Questo è comunque solamente il primo passo verso la riscoperta di una storia troppo a lungo negata e l’augurio è che presto ne seguiranno degli altri, perché è bene che tutti sappiano che l’Italia ufficiale aveva provato un ingiustificabile senso di vergogna nei confronti di questi nostri connazionali. I quali, per amore della propria Patria, dovettero fuggire, venendo accolti dagli sputi dei portuali a Venezia e dal rifiuto degli operai comunisti, alla stazione ferroviaria di Bologna, perfino di rifocillare i bambini con un sorso di latte.

La decisione di dedicare questa data al doveroso ripristino della memoria non è stata certo causale. Attraverso l’indicazione contenuta nella proposta di legge presentata dal deputato triestino di Alleanza Nazionale Roberto Menia, e approvata da quasi tutte le forze politiche presenti in Parlamento, viene infatti finalmente riconosciuto il desiderio espresso da gran parte dei 350 mila esuli e di loro discendenti, dei quali almeno 80 mila vivono attualmente nel territorio triestino, e che hanno sempre identificato nel Trattato di Pace siglato a Parigi il 10 febbraio 1947 l’avvio della diaspora giuliano-dalmata. Una scelta dolorosa che rappresentò anche una sorta d’ideale plebiscito a favore dell’Occidente democratico e di rifiuto della menzogna comunista. Ci vollero ancora dei lunghi anni d’attesa prima di vedere, nell’ottobre del 1954, il ritorno dell’Italia a Trieste. Ma la gioia che in quel momento attraversò gli animi dei nostri nonni e padri non riuscì a prevalere sul senso d’impenetrabile tristezza di fronte alla consapevolezza che Capodistria, Pola, Fiume e Zara non sarebbero mai più tornate.

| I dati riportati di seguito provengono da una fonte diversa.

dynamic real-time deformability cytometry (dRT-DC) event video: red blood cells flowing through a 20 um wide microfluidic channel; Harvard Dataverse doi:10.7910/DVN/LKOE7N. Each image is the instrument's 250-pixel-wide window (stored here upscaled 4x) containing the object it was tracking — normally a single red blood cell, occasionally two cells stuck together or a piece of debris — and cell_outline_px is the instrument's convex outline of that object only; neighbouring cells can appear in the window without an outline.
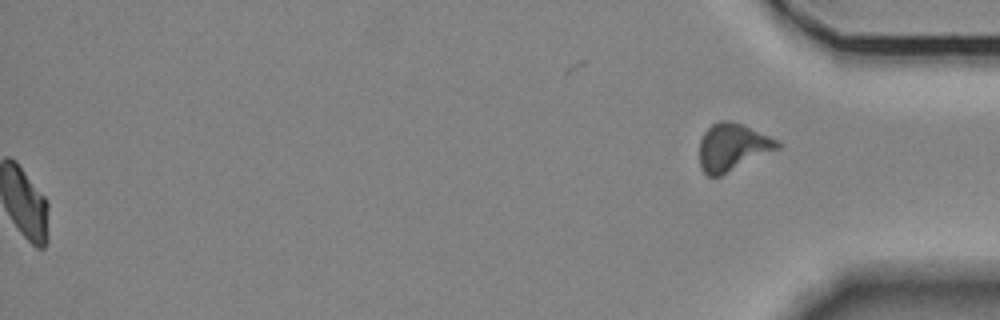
{"species": "Egyptian fruit bat (a non-hibernating species)", "species_latin": "Rousettus aegyptiacus", "temperature_condition": "room temperature", "stored_images_in_passage": 56, "segment_of_instrument_passage": [2, 2], "camera_frame_rate_fps": 3000, "um_per_image_px": 0.085, "animal": {"sex": "female"}, "frame": {"image": 1, "passage_image": 56, "time_ms": 18.333, "image_size_px": [1000, 320], "cell_outline_px": [[784, 144], [780, 148], [720, 176], [708, 176], [700, 168], [700, 140], [704, 132], [712, 124], [720, 120], [724, 120], [740, 124], [780, 140]], "centroid_in_image_um": [62.28, 12.51], "position_along_channel_um": 372.9, "area_um2": 21.44}}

Proprio per questi motivi appaiono del tutto inaccettabili le motivazioni alla base delle polemiche tornate a riaccendersi nelle scorse settimane, con le quali alcuni esponenti di primo piano dei Ds hanno cercato di riversare sulla destra la responsabilità di una presunta speculazione in chiave elettorale della fiction Il Cuore nel pozzo e della stessa organizzazione a Trieste delle celebrazioni della Giornata del Ricordo.

Per sgomberare immediatamente il campo da possibili equivoci, va chiarito che la vera speculazione è stata rappresentata proprio dai lunghi decenni d’assordante silenzio da parte di coloro che sono giunti con enorme ritardo a riconoscere una verità che, pur essendo sotto gli occhi di tutti, era preferibile continuare a ignorare nel nome e per conto di “superiori ragioni di politica interna e internazionale”. Soltanto quando i libri di storia racconteranno senza omissioni di alcun genere queste pagine e i governanti degli Stati succedutisi all’ex Jugoslavia verranno con noi a inginocchiarsi sulle Foibe, potremo scrivere, una volta per tutte, la parola fine sul lunghissimo dopoguerra. Non per ferire, ma per lenire, consapevoli fino in fondo che unicamente chi preserva il proprio passato e riesce a trasmetterlo alle nuove generazioni può ambire a un futuro da protagonista.